What’s more, before I could I watch the video on the BBC site featuring a take on Jeavans' project from Paul Davidson (the plastics sector manager of Waste & Resources Action Programme, who seemed to suggest she’d be doing more harm than good), I had to sit through a commercial for polymer-for-plastic producer Exxon describing how important the company feels the environment is.
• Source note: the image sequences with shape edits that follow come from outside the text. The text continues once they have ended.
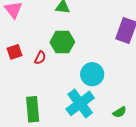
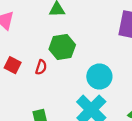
red square: (15, 52) -> (13, 65), turned -35

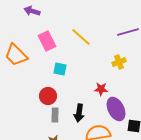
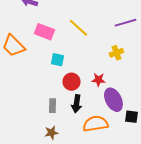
pink rectangle: (47, 41) -> (44, 32), turned -42
red circle: (48, 96) -> (71, 82), moved

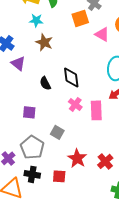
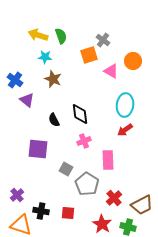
pink cross: (75, 104) -> (84, 141), turned 32
pink rectangle: (96, 110) -> (108, 160), moved
purple square: (29, 112) -> (38, 149), size x1.5
gray pentagon: (32, 147) -> (87, 184), moved
red star: (77, 158) -> (102, 224), moved

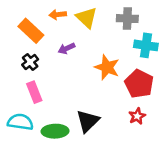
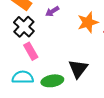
black cross: (30, 62) -> (24, 27), size x1.5
orange star: (107, 67) -> (88, 22), turned -30

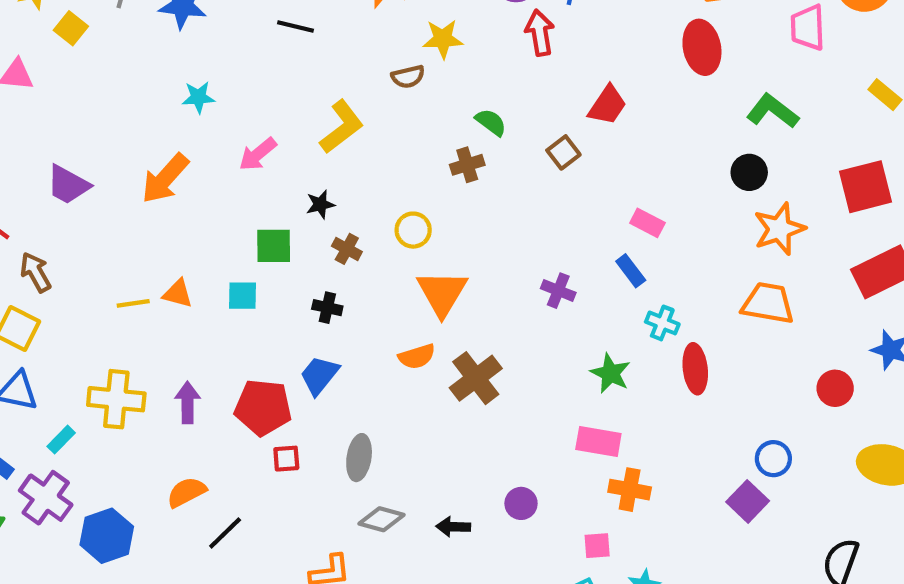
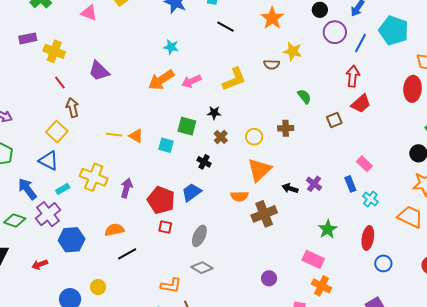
red arrow: (540, 33) -> (353, 76), moved
brown cross: (467, 165) -> (286, 128), moved
orange arrow: (165, 179) -> (161, 80), moved
cyan cross: (662, 323) -> (370, 199), moved
blue circle: (773, 459) -> (383, 263), moved
black arrow: (453, 527) -> (290, 188), moved

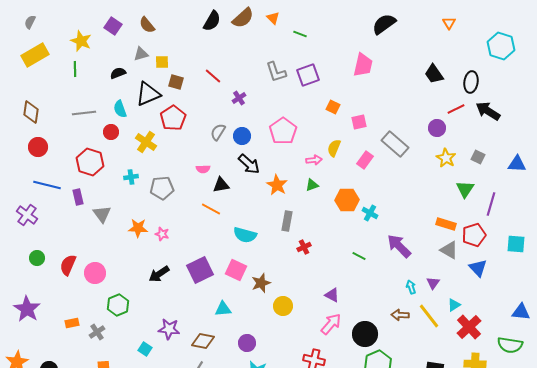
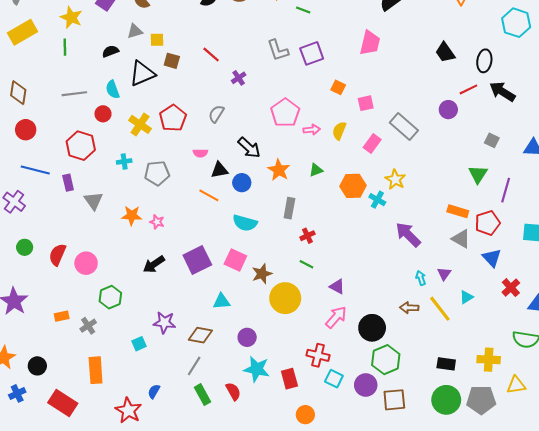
red pentagon: (173, 118) -> (173, 118), moved
blue circle: (242, 136) -> (242, 183), moved
yellow star: (446, 158) -> (395, 179), moved
pink arrow: (314, 160) -> (312, 130), moved
green line: (359, 256) -> (306, 264), moved
yellow circle: (283, 306) -> (285, 298), size x1.5
red cross: (469, 327) -> (511, 288), moved, size x0.7
cyan square: (145, 349) -> (139, 344), turned 32

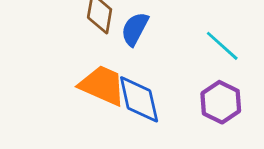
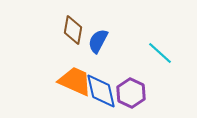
purple hexagon: (221, 102) -> (131, 93), moved

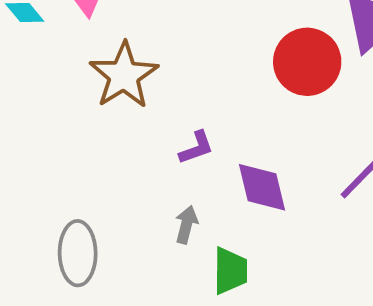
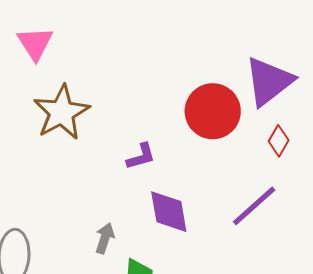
purple L-shape: (196, 148) -> (141, 157), moved

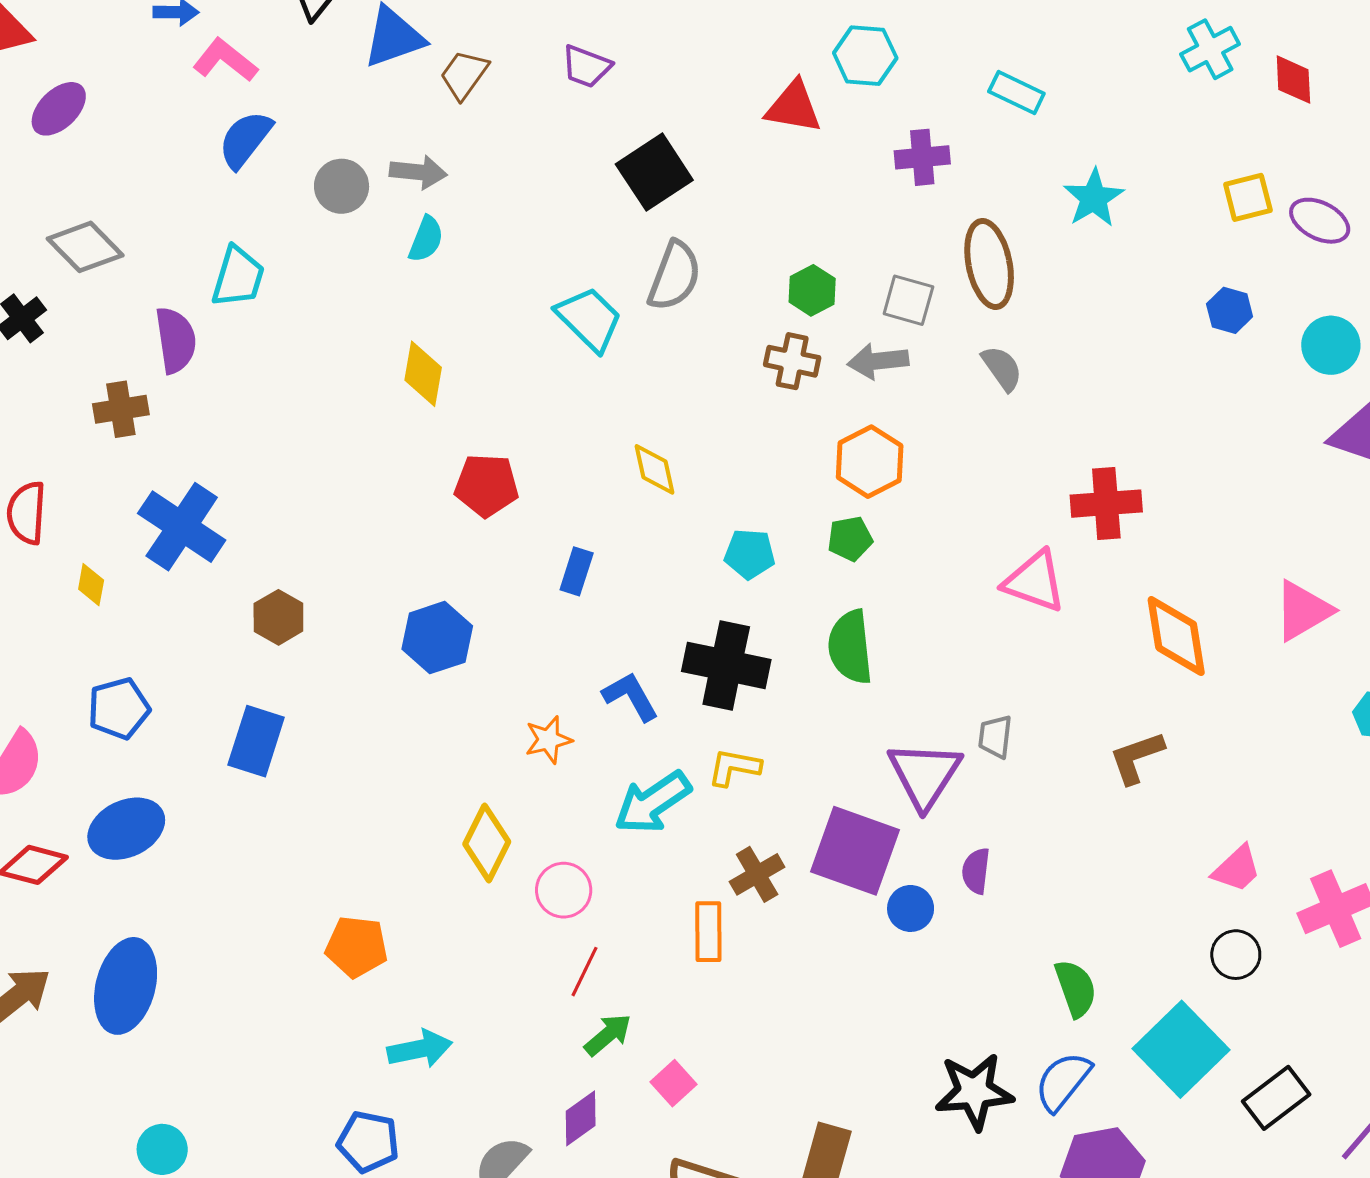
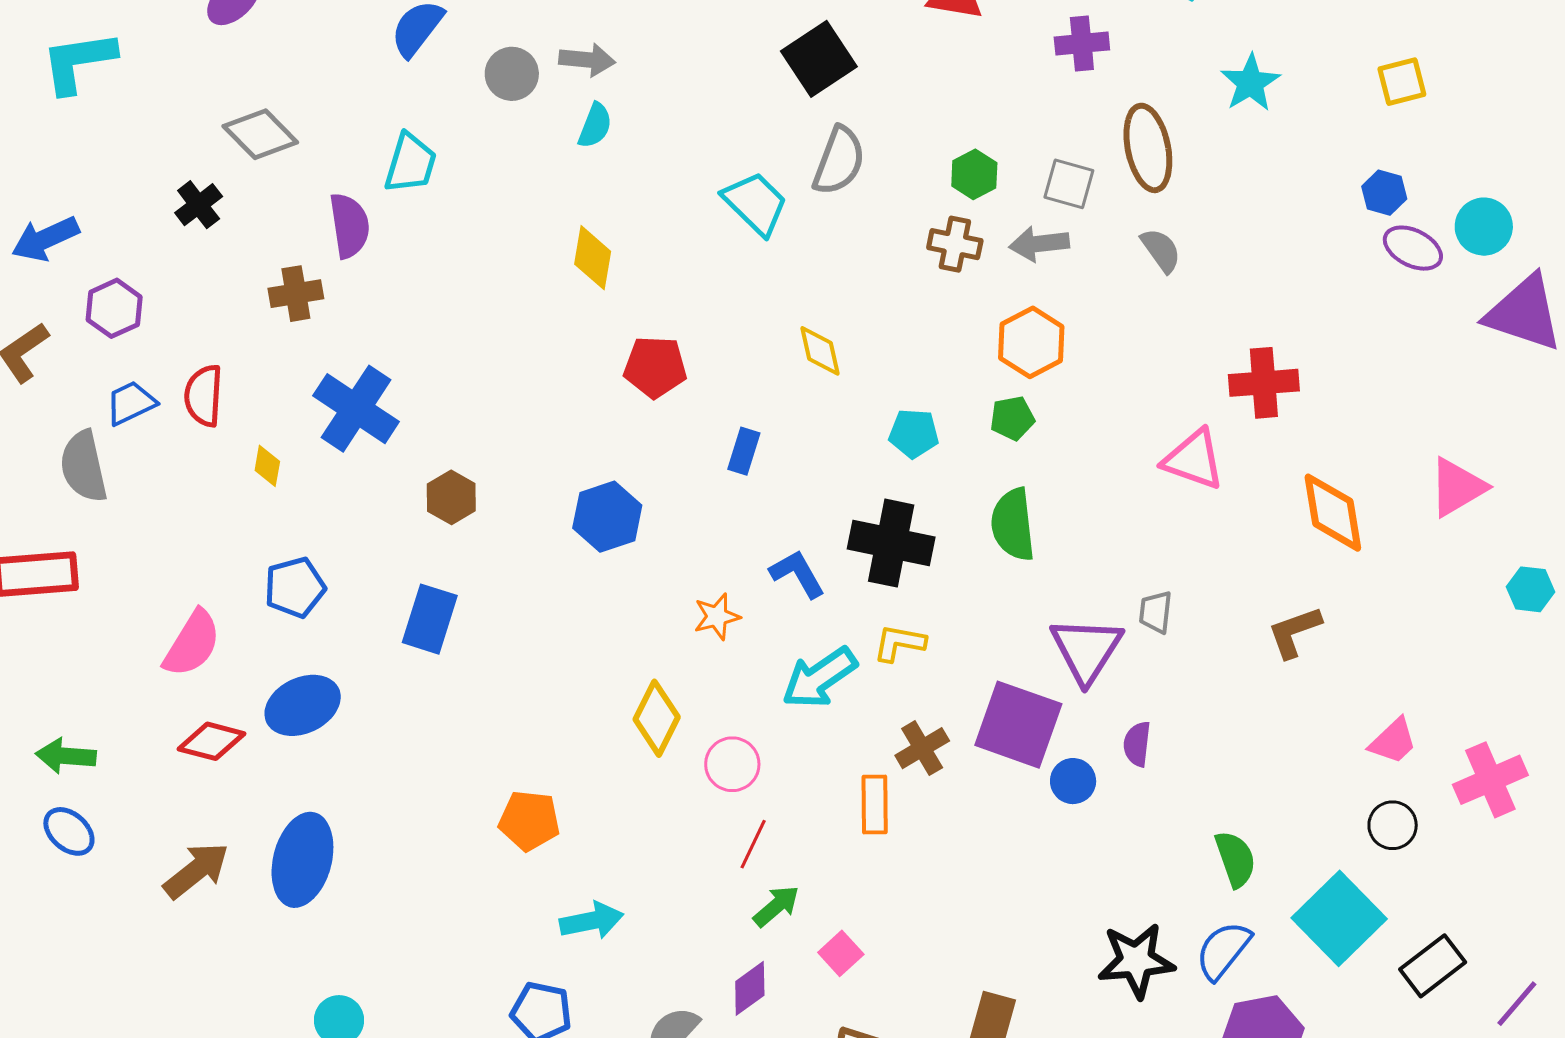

Another example? You don’t need to look far to find lots of references to an 18-year-old life cycle analysis from Franklin and Associates. Commissioned by plastics industry trade group Council for Solid Waste Solutions, it touts the environmental benefits of plastic bags over paper, and it continues to be quoted in opinion-leading outlets. The Washington Post used it as a source last year and the Huffington Post used it last month. This is despite the vice president of Franklin and Associates admitting in 1990 that the study wasn’t particularly comprehensive, and despite a PriceWaterhouseCoopers report published just this year with the support of some paper sack actors, whose findings were as different as you might expect.
So much for plastic. What about paper? At such a critical time in terms of shoppers’ rising consciousness of environmental issues, and at a time when overcapacity and declining profit margins should be encouraging European paper packaging producers to look for any kind of added value they can get, it’s incredible that at conference after conference I hear loud complaining about what a pain accreditation schemes like the FSC or the PEFC are, not to mention transparency schemes like the WWF Paper Toolbox. I can’t believe the complaining producers don’t rush to take advantage of these indicators, some of which they can advertise on their own paperboard or paper sack medium and many of which are already widely trusted, to reinforce the public’s gut feeling that paper packaging is indeed the best environmental choice.
Really, I can’t understand why the whole paper packaging industry isn’t pressing its advantage by visibly working on its environmental practices like crazy. Especially now, when the competition’s comparative attractions are based on a misleading study published when people still listened to Vanilla Ice, and when the competition must try to explain to the BBC why, despite ‘a toxic plastic "soup" swilling around the middle of the North Pacific’, plastic packaging is still attractive.